What users submit we moderate and categorize. Players can then choose what kinds of user created content they want to make use of.
The "Pollination" works like Spore?, where I start a single player campaign and I don't know exactly what I'm going to find?
It's somewhat different than Spore. The idea is that the worlds you get will slowly evolve based on what players make. New races, new types of buildings, new technologies, new spells, new units, etc. will alowly find their way into the game if users choose to the option to allow user submitted content.
The moderation will categorize it and rate it on quality and then users can choose what kinds of content (and of what quality threshold) they want. We do this to a large degree today with WindowBlinds and our other non-game stuff.
What about diplomacy? will you try to improve the achivements of GalCiv on that? Will you be able to be influential to other civilizations, develop trade routes or work in resources?
We plan to overhaul the diplomacy engine we had in GalCiv so that there's a lot more options in Elemental. The beta testers will have a lot of influence on this part.
What type of players are you looking the most for the beta process? 4x experienced players? people who played MoM and AoW:SW? What is the type of things you need more intensive testing?
People who would buy this type of game.
Brad - will there be any way to quick-resolve combat? Playing out tactical combat is fun when the sides are at all matched, but it's just a drag on my patience when you're going to steamroll the other side or whatever. And sometimes you just want to get combat over with because you're focusing on the bigger picture or a "technology win" or something.
Totally. There's instant-resolve (i.e. two armies meet, one dies), there's auto-resolve where the game zooms in and shows a tactical battle but it's all handled by the AI (ala GalCiv II fleet battles) and then there's full tactical battles where both sides play.
One thing I should mention about the tactical battles that isn't clear in the screenshots is that they're continuous turns. They're not like HOMM. The player tells where they want their units and uses the space bar to pause the action to give new directions. That way, we can get much more interesting battles.
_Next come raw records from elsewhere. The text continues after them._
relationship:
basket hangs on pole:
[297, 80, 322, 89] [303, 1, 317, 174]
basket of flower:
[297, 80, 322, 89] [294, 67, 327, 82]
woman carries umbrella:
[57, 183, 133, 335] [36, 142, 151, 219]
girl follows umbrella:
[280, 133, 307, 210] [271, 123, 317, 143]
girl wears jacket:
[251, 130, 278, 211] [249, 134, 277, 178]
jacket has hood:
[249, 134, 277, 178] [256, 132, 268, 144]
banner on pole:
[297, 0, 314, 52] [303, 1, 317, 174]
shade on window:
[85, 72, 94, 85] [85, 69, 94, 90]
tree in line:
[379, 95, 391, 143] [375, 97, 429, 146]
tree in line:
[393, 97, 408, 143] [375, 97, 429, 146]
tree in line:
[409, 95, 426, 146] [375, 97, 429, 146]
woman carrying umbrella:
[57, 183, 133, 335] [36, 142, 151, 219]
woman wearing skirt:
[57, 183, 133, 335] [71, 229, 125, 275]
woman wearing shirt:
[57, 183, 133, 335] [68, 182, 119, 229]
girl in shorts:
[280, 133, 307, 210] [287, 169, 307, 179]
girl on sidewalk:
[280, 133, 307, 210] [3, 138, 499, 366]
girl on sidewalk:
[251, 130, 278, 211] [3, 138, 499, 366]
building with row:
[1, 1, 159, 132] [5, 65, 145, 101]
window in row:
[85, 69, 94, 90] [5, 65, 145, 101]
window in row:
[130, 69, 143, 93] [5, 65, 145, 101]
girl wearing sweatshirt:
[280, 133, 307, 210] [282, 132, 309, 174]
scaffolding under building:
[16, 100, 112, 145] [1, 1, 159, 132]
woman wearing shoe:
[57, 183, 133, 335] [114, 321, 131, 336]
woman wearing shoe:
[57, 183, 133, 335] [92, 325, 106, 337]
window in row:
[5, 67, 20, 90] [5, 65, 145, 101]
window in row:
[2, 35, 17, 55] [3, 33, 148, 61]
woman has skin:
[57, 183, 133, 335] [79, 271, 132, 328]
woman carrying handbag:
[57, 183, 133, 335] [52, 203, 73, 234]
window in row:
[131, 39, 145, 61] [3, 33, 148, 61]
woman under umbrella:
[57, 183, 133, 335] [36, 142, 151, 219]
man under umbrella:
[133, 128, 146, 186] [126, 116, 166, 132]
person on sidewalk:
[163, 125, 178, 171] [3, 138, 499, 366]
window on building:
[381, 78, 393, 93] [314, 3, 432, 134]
What's your combat system going to be built around? Master of Magic-style tactical combat, or Civilization-style randomized abstraction? Or will both be options?
It's tactical but it can be made to play like Civ if you have instant-resolve enabled.
I will likely play with auto-resolve as I'm not a huge fan of playing out tactical battles but I enjoy seeing the carnage.
If anyone has ever seen Fellowship of the Ring where Sauron is whacking out tons of elves and men around, that's the look we're going for.
Though, in Elemental, the creatures are much more powerful than a lone Maiar up agonst a bunch of punks. Dragons in Elemental are incredibly powerful and each of the channelers are equivalent (by late game) to Valar. Enough Tolkien geedkom.
The few available screenshots look great. Hopefully we'll get a look at the spells soon.
The spells are going to be intentionally de-balancing in late game. I.e. by late game, you'll be able to do Populous level damage to the world. A lot of the reason we had to create a new engine was because we needed one where the world could be truly wrecked.
64-bit native edition?
Exactly how large a world are we talking here, Brad?
Yea, certainly most people will be playing it 32-bit but the 64-bit version lets us have much larger maps because we aren't fighting with the 2 gig limit of 32-bit.
We've had a number of years to think about the game mechanics and learn from GalCiv. What we want is a game where the "winner" isn't decided early on with the rest being just mopping up.
The key to that is to have distinct paths to victory that are truly unique (far more so than in GalCiv) that are action-driven (and by action I mean the player is doing "stuff" on the map and not just making treaties or whatever).
By doing that, you can then open the way to have extremely large maps in which players are viable for a long period of time with different paths to victory.